Wśród witających byli też żeglarze, którzy pięć dekad temu dopłynęli aż do Svalbardu; symboliczne przecięcie czasu — tamten rejs z 1975 roku i obecna wyprawa złączyły się w opowieści o determinacji i tradycji.

Geo Arctic Expedition i badania na pokładzie

W części rejsu jednostka pełniła rolę mobilnej pracowni naukowej dla projektu Geo Arctic Expedition prowadzonego przez Instytut Nauk Geologicznych Uniwersytetu Wrocławskiego. Naukowcy i studenci pobierali próbki skał i lodu, dokumentowali zmiany środowiska i współpracowali z Instytutem Oceanologii PAN.
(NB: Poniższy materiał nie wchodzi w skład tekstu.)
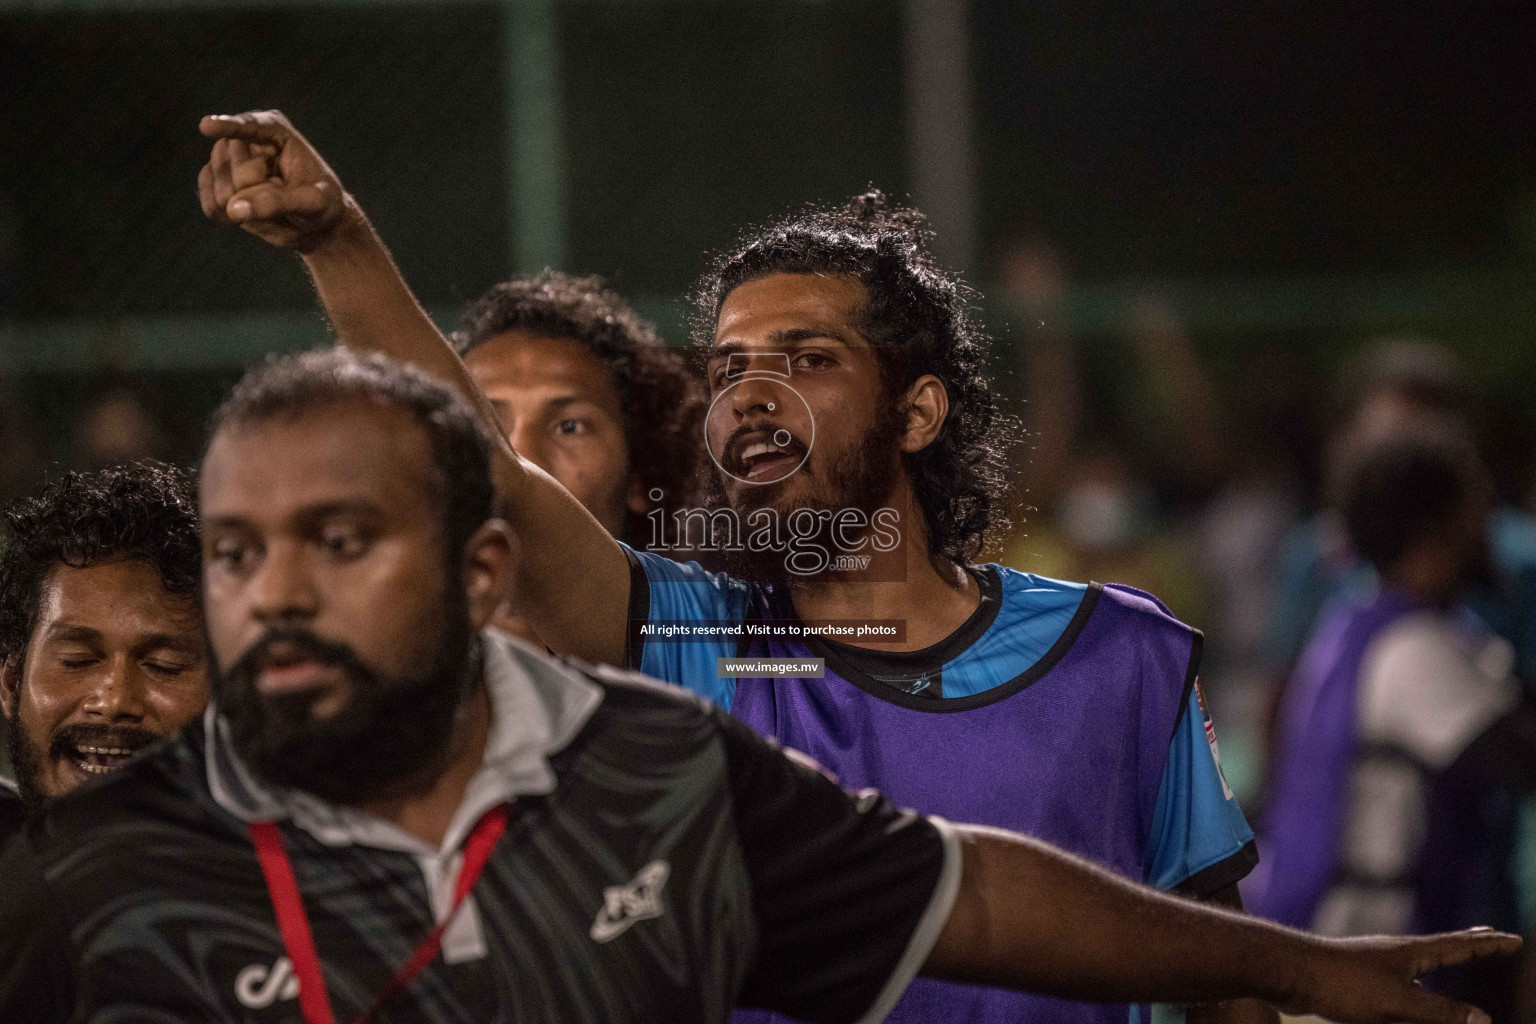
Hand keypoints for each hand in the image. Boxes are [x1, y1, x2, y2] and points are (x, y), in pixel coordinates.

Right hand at [197, 110, 347, 251]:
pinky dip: (224, 216)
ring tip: (271, 209)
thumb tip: (234, 207)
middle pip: (235, 168)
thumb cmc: (322, 205)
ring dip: (246, 209)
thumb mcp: (313, 203)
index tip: (206, 126)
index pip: (250, 126)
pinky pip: (208, 200)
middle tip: (285, 202)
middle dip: (258, 194)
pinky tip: (242, 220)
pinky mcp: (216, 182)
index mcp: (275, 131)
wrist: (314, 223)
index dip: (227, 126)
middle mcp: (246, 139)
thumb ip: (279, 202)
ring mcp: (227, 160)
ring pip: (219, 187)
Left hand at [1279, 928, 1521, 1023]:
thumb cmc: (1342, 983)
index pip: (1460, 947)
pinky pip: (1395, 982)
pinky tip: (1405, 987)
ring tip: (1451, 958)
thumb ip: (1440, 1013)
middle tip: (1490, 935)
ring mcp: (1374, 964)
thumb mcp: (1398, 1002)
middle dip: (1469, 944)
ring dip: (1439, 963)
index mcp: (1410, 954)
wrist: (1288, 973)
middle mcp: (1395, 954)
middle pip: (1441, 948)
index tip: (1514, 939)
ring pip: (1417, 965)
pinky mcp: (1356, 978)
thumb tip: (1485, 1021)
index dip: (1489, 945)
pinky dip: (1412, 984)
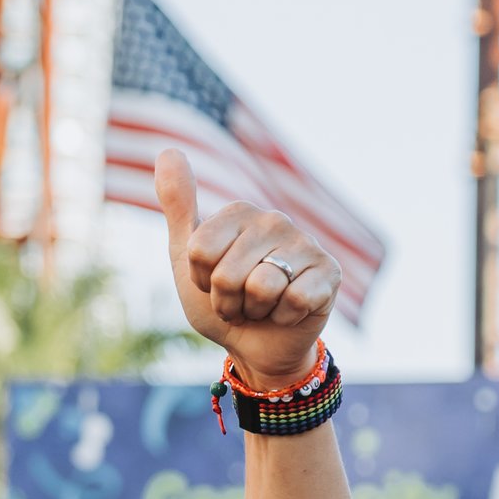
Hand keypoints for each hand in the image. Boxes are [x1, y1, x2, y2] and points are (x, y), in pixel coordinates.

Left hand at [156, 143, 337, 390]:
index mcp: (240, 212)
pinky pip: (294, 300)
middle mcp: (275, 219)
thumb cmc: (222, 302)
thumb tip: (168, 150)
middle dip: (227, 302)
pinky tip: (289, 311)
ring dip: (255, 312)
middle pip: (227, 275)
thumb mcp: (186, 257)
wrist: (257, 347)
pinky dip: (285, 318)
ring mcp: (305, 243)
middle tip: (239, 301)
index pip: (199, 251)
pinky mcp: (329, 272)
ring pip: (262, 288)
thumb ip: (178, 206)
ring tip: (262, 307)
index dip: (202, 281)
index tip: (213, 283)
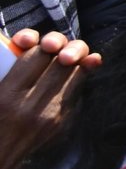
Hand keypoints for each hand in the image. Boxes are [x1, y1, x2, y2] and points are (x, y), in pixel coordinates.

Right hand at [0, 30, 100, 168]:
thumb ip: (8, 70)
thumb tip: (27, 45)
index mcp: (7, 96)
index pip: (35, 56)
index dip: (36, 43)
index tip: (30, 43)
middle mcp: (31, 106)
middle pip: (61, 61)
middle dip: (59, 47)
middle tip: (51, 46)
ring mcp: (50, 116)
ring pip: (75, 73)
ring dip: (71, 60)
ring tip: (63, 56)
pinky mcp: (60, 124)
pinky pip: (74, 91)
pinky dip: (74, 78)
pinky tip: (74, 69)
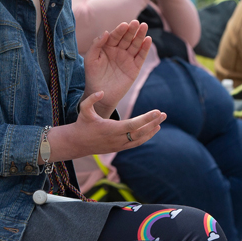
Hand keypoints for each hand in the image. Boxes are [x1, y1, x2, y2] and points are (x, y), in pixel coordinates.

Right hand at [46, 93, 165, 160]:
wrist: (77, 143)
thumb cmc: (82, 124)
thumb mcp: (83, 110)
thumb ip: (91, 99)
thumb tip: (101, 91)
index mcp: (110, 129)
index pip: (133, 124)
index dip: (146, 118)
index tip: (157, 111)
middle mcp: (117, 139)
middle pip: (140, 132)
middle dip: (153, 123)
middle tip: (164, 114)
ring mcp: (119, 145)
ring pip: (140, 139)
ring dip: (152, 131)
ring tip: (161, 121)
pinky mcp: (119, 148)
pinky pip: (136, 143)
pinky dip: (146, 137)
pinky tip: (153, 130)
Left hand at [83, 21, 151, 116]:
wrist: (99, 94)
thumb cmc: (92, 76)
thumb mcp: (90, 59)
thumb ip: (96, 45)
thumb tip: (106, 32)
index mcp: (108, 47)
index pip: (115, 35)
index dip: (120, 30)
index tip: (124, 25)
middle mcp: (119, 50)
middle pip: (127, 38)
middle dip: (132, 30)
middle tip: (136, 23)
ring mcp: (128, 58)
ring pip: (135, 44)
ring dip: (140, 36)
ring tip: (144, 27)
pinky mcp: (135, 67)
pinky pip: (141, 56)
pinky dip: (145, 48)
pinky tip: (148, 40)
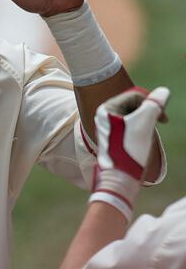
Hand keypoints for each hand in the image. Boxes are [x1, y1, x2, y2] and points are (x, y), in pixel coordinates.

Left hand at [90, 86, 168, 219]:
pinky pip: (129, 127)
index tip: (164, 119)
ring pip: (133, 116)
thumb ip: (153, 105)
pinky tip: (142, 141)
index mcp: (106, 109)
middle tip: (158, 123)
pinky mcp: (112, 138)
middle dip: (149, 113)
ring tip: (147, 135)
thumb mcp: (144, 124)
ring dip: (145, 122)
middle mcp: (104, 116)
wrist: (118, 177)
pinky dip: (140, 130)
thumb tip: (163, 91)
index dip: (153, 104)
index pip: (135, 96)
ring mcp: (107, 127)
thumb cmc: (129, 149)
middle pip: (133, 105)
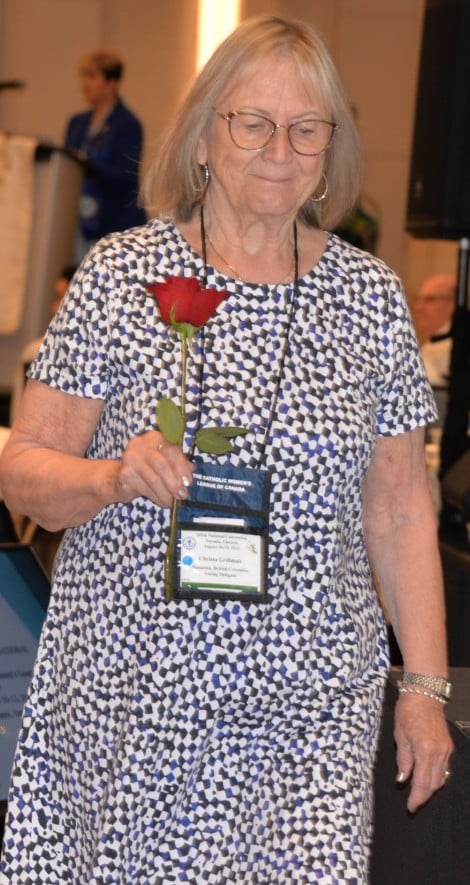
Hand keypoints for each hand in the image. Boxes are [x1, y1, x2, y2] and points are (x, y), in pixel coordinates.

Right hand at [113, 431, 193, 507]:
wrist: (116, 478)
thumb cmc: (146, 469)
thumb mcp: (164, 464)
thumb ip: (178, 464)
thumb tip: (191, 471)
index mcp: (154, 438)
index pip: (171, 450)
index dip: (182, 467)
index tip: (188, 482)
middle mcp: (140, 444)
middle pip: (161, 464)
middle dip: (174, 482)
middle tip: (181, 495)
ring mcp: (130, 458)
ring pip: (153, 478)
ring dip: (166, 493)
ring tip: (172, 501)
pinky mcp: (124, 474)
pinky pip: (144, 488)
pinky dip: (156, 497)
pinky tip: (161, 501)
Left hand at [394, 692, 453, 812]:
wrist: (425, 695)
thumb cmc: (409, 710)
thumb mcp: (400, 735)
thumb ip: (403, 760)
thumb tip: (402, 779)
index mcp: (425, 750)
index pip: (422, 783)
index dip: (416, 798)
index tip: (411, 807)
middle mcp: (439, 753)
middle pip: (433, 784)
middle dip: (423, 797)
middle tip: (413, 804)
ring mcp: (446, 750)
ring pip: (441, 778)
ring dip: (430, 788)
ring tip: (419, 794)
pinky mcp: (449, 747)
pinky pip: (444, 768)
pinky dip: (436, 777)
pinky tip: (428, 778)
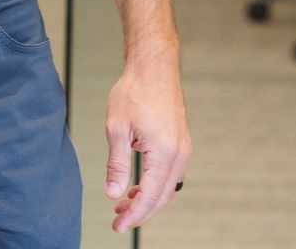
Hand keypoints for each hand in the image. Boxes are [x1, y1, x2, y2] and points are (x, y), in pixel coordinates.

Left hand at [105, 57, 189, 231]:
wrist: (154, 68)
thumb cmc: (133, 92)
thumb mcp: (116, 128)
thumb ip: (117, 165)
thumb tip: (113, 194)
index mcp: (164, 153)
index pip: (150, 196)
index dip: (134, 215)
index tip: (117, 226)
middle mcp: (179, 155)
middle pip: (161, 198)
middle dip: (140, 212)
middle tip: (117, 221)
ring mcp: (183, 150)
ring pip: (167, 188)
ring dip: (147, 200)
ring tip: (123, 205)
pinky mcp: (180, 143)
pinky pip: (169, 175)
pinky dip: (154, 186)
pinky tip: (137, 186)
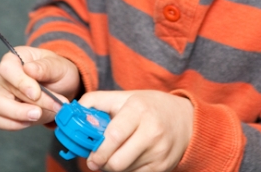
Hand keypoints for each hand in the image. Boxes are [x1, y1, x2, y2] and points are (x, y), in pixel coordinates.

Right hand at [0, 46, 79, 129]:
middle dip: (29, 104)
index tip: (36, 93)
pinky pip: (1, 121)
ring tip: (39, 115)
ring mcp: (3, 95)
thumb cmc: (56, 71)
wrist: (63, 86)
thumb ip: (45, 67)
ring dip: (19, 115)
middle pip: (5, 92)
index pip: (7, 69)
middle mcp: (4, 77)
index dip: (21, 82)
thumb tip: (30, 69)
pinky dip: (16, 124)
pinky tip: (32, 120)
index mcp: (14, 59)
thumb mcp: (57, 65)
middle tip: (47, 107)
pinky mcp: (6, 112)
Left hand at [79, 90, 193, 171]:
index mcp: (139, 109)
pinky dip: (126, 170)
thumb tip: (74, 111)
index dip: (98, 149)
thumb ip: (98, 101)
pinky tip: (128, 159)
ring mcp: (158, 151)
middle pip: (117, 161)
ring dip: (113, 167)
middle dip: (102, 163)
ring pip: (124, 171)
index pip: (113, 136)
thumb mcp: (126, 97)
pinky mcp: (162, 167)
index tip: (90, 153)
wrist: (186, 120)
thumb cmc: (151, 106)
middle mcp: (152, 131)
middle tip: (96, 160)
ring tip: (113, 155)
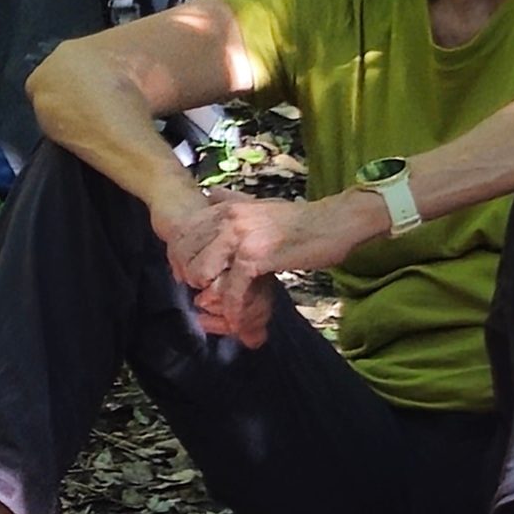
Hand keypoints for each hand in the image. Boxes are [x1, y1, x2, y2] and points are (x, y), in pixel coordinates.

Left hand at [156, 188, 304, 348]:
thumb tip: (210, 195)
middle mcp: (228, 219)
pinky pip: (231, 289)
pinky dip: (233, 308)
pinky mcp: (255, 257)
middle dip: (191, 281)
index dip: (179, 260)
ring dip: (209, 295)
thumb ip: (232, 201)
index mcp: (226, 208)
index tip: (186, 278)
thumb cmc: (300, 220)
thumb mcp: (259, 205)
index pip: (184, 235)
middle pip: (187, 256)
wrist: (334, 222)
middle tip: (202, 298)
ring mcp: (240, 237)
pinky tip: (237, 319)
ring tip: (219, 307)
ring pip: (202, 273)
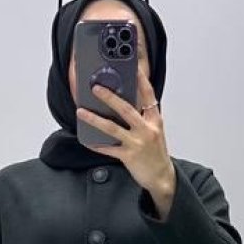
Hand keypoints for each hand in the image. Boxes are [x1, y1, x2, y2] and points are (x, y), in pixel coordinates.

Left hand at [77, 59, 176, 216]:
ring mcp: (137, 143)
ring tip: (81, 112)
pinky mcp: (129, 157)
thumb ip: (142, 117)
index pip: (148, 95)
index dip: (141, 80)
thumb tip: (123, 103)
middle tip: (96, 87)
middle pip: (126, 109)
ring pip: (112, 128)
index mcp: (154, 120)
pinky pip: (108, 149)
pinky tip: (86, 140)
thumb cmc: (156, 152)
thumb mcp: (154, 131)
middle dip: (110, 97)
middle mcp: (147, 130)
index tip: (133, 66)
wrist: (162, 177)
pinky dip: (96, 144)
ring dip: (95, 119)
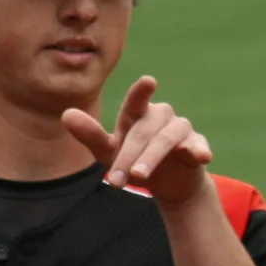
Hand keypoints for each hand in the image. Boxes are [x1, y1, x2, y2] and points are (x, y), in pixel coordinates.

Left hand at [62, 76, 214, 208]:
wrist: (169, 184)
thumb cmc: (134, 160)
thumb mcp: (109, 152)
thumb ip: (90, 134)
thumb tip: (66, 114)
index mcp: (138, 114)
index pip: (136, 102)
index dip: (142, 91)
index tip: (149, 81)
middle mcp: (161, 116)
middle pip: (145, 131)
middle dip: (129, 155)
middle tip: (115, 180)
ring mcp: (182, 130)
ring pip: (168, 138)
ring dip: (152, 158)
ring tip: (139, 178)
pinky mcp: (198, 146)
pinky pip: (198, 145)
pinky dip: (199, 150)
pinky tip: (200, 156)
“Generał Zaruski stał się pływającym kampusem, mobilną stacją badawczą, na której nasi studenci i naukowcy prowadzili badania nad geologią i geomorfologią Spitsbergenu.”
dr hab. Magdalena Matusiak-Małek

W powrotnych relacjach podkreślano też historyczne osiągnięcie ekspedycji: żaglowiec dotarł do szerokości 80°35’ N, pobijając wynik sprzed pięćdziesięciu lat o około jeden stopień. W trakcie rejsu odwiedzono m.in. stacje badawcze i miejsca pamięci; podczas zawinięcia do Narviku złożono kwiaty na grobach polskich marynarzy.

Organizacja wyprawy była możliwa dzięki współpracy wielu instytucji: Urząd Miejski w Gdańsku, Urząd Marszałkowski Województwa Pomorskiego, Uniwersytet Wrocławski, Instytut Oceanologii PAN, a także wsparciu partnerów takich jak Narodowe Muzeum Morskie, Polski Rejestr Statków i sponsorowi PZU.

Powrót Generała Zaruskiego zamknął rozdział długiego, wymagającego rejsu, ale otworzył następny: dla wielu uczestników to dopiero początek żeglarskich i naukowych dróg, a dla samego żaglowca kolejna karta w historii gdańskiego wychowania morskiego.

na podstawie: Urząd Miejski w Gdańsku.